Japanese Study Reveals Cloning Limit: 58 Generations of Mice Show Genetic Decay Risks

March 24, 2026
Japanese Study Reveals Cloning Limit: 58 Generations of Mice Show Genetic Decay Risks
  • The results align with Muller’s ratchet: deleterious mutations accumulate in asexual lineages, risking mutational meltdown and possible extinction.

  • The study was published in Nature Communications and led by geneticist Sayaka Wakayama.

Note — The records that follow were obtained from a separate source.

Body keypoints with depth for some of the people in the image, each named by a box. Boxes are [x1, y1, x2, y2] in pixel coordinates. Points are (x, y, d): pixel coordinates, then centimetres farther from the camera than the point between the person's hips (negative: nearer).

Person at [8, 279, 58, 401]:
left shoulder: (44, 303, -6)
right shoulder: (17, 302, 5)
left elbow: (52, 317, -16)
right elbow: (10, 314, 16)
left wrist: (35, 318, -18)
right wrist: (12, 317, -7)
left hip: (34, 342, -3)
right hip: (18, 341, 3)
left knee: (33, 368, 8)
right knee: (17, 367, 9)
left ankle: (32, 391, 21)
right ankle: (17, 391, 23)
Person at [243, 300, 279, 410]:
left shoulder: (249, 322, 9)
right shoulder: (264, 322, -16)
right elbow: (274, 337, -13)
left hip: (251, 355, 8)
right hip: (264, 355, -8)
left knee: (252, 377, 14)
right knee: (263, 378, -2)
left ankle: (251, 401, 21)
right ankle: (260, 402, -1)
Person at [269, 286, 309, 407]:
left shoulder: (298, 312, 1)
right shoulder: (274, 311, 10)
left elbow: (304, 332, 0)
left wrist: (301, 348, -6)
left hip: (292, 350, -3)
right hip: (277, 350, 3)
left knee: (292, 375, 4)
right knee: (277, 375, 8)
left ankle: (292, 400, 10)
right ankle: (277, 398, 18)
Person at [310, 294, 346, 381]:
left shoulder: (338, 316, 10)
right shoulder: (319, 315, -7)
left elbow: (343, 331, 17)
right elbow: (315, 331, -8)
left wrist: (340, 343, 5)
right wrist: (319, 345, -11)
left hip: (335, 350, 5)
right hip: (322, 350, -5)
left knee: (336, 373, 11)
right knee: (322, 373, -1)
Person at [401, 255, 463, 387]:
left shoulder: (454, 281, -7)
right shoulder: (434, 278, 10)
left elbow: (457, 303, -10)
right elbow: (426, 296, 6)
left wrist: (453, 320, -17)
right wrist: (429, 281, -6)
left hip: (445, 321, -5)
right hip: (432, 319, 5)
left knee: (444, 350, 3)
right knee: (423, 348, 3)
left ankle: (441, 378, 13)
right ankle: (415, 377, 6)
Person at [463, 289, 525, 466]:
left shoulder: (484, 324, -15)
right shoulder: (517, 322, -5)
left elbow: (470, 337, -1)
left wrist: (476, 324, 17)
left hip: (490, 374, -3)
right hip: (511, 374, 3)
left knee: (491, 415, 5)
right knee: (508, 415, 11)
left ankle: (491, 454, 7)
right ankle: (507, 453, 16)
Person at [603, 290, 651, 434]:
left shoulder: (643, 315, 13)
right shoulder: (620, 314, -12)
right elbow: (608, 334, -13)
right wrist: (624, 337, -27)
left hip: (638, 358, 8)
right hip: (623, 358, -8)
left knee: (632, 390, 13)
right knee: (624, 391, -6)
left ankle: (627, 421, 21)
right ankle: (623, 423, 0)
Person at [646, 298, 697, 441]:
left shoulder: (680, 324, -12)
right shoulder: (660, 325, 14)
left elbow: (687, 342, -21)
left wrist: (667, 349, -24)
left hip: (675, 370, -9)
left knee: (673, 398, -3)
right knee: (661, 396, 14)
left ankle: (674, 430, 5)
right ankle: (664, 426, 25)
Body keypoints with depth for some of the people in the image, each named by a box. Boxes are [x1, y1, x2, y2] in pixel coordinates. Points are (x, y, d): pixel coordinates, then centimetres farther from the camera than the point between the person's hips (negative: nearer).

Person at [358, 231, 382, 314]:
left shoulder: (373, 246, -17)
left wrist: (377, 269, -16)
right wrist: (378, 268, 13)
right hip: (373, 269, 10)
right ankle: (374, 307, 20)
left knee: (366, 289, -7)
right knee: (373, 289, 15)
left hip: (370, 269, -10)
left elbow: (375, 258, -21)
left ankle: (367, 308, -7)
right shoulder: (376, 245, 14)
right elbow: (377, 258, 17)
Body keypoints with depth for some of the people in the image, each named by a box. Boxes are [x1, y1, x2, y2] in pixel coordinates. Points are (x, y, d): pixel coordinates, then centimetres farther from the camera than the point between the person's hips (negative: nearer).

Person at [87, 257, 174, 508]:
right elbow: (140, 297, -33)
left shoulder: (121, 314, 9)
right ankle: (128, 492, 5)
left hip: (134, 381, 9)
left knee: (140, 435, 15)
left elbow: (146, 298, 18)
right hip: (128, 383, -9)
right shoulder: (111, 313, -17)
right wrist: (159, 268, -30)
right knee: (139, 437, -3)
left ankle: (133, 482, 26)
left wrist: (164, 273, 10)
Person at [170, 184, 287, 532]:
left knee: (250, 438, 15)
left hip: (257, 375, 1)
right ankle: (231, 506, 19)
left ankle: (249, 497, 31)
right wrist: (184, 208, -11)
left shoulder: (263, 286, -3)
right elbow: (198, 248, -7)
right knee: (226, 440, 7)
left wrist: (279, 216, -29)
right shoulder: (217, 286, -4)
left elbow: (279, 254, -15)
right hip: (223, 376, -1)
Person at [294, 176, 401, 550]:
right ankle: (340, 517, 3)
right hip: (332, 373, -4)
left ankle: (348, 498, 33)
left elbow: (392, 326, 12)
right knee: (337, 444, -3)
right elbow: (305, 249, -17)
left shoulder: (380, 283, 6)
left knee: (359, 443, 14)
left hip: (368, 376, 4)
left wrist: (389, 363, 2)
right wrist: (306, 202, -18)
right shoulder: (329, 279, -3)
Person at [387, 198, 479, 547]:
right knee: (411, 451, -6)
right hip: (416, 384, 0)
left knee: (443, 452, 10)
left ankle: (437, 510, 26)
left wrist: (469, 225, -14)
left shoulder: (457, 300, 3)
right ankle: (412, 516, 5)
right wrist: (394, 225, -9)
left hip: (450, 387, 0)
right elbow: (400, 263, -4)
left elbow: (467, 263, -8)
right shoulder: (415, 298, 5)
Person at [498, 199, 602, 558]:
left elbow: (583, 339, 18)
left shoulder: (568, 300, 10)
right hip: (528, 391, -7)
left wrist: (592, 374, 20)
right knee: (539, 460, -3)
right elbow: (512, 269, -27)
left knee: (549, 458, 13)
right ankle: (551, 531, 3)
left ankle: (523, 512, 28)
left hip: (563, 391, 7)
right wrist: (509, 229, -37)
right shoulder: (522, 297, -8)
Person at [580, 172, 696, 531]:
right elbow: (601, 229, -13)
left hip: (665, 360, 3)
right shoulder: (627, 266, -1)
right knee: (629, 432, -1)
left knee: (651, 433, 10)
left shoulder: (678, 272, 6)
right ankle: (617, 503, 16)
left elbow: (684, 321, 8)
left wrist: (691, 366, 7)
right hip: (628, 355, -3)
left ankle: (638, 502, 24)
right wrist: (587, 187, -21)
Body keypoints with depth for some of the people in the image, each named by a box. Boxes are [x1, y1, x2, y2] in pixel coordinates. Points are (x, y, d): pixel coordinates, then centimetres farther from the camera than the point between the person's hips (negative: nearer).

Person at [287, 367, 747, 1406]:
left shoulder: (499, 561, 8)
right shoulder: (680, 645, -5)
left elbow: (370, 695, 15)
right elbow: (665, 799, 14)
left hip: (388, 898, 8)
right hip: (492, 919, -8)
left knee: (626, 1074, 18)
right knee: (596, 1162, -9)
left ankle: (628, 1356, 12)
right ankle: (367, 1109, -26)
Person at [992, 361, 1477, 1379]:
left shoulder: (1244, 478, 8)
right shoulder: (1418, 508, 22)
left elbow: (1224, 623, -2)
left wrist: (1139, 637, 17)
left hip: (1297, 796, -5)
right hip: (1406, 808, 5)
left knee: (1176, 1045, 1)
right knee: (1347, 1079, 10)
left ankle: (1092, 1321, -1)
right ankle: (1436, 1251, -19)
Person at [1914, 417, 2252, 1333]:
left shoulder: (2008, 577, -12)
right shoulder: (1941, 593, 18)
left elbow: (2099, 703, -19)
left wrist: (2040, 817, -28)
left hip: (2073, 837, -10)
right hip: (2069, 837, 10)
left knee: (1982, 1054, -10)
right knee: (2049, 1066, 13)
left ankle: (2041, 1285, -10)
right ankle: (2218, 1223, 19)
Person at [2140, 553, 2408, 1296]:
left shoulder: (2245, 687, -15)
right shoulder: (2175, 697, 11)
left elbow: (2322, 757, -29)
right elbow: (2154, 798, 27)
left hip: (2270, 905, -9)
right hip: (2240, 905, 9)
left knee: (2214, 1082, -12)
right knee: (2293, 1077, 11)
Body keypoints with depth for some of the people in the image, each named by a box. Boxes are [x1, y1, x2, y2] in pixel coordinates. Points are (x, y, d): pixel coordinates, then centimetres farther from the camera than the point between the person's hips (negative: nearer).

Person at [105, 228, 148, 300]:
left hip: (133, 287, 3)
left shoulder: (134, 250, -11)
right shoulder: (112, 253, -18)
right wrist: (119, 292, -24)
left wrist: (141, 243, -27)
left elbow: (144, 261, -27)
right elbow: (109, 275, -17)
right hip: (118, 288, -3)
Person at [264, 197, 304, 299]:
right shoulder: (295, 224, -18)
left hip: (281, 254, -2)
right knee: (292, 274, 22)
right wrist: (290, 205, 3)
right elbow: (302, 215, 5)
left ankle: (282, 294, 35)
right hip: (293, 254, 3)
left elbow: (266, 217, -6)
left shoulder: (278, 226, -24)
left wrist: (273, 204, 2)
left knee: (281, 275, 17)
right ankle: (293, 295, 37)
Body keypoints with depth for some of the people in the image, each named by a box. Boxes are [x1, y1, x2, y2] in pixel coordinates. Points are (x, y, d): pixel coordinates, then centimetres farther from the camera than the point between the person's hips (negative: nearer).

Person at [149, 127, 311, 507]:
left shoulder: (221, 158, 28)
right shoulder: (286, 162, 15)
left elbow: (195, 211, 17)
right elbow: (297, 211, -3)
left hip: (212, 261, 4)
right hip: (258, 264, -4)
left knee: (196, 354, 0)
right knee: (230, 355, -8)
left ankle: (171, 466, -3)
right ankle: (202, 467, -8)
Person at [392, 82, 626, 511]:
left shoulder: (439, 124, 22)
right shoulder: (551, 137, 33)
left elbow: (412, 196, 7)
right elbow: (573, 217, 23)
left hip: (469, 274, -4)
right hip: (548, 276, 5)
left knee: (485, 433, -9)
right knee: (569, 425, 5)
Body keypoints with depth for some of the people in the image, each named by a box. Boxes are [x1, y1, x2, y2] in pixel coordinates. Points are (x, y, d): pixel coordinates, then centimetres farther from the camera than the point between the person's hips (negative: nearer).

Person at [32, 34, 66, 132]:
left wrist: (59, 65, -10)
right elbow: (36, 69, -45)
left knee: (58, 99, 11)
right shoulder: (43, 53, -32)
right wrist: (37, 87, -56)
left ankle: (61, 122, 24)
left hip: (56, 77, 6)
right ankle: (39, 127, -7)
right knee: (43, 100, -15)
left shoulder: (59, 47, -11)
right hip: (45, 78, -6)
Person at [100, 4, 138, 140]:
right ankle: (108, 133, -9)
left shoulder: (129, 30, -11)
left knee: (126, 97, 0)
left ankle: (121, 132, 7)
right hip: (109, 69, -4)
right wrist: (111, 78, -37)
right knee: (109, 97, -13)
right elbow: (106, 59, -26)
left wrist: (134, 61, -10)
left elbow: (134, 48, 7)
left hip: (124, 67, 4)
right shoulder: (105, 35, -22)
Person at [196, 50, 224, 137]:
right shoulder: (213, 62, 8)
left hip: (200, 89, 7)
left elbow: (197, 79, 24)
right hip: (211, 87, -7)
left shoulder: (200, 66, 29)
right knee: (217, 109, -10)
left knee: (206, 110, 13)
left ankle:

  • Even when clones appeared normal with ordinary lifespans, genetic changes accumulated each cycle, increasing the likelihood of future cloning failures and limiting long-term viability.

  • The researchers demonstrated the replication process through nuclear transfer, reinforcing the technique’s limits observed in this long-running study.

  • While researchers aim to improve cloning methods, there is no clear solution to prevent meltdown, and teams are pursuing non-lethal cell collection techniques to aid endangered species recovery.

  • Clones were produced using nuclear transfer, the same method as Dolly and Cumulina, with cumulus cells serving as the source.

  • A long-running Japanese study cloned more than 1,200 mice across 58 generations using nuclear transfer, and found a finite limit to mammalian cloning as the 58th generation died shortly after birth.

  • Authors say the accumulating mutations could generalize to vertebrate cloning and have major implications for agriculture and animal breeding that rely on cloning to preserve genomes.

  • Findings suggest a practical limit to cloning across generations and imply that sexual reproduction may reset mutation load, offering insight into why sex persists in mammals.

  • Initial generations showed improving cloning success, but by generation 25 chromosomal abnormalities appeared and the X chromosome was lost, with mutation frequencies nearly doubling by generation 57.

  • Across 20 years and 58 generations with over 30,000 cloning attempts, researchers tested whether a single lineage could be indefinitely cloned via asexual reproduction.

  • The overarching takeaway: repeated mammalian cloning drives irreversible genetic decay, underscoring the essential role of sexual reproduction in maintaining genome integrity.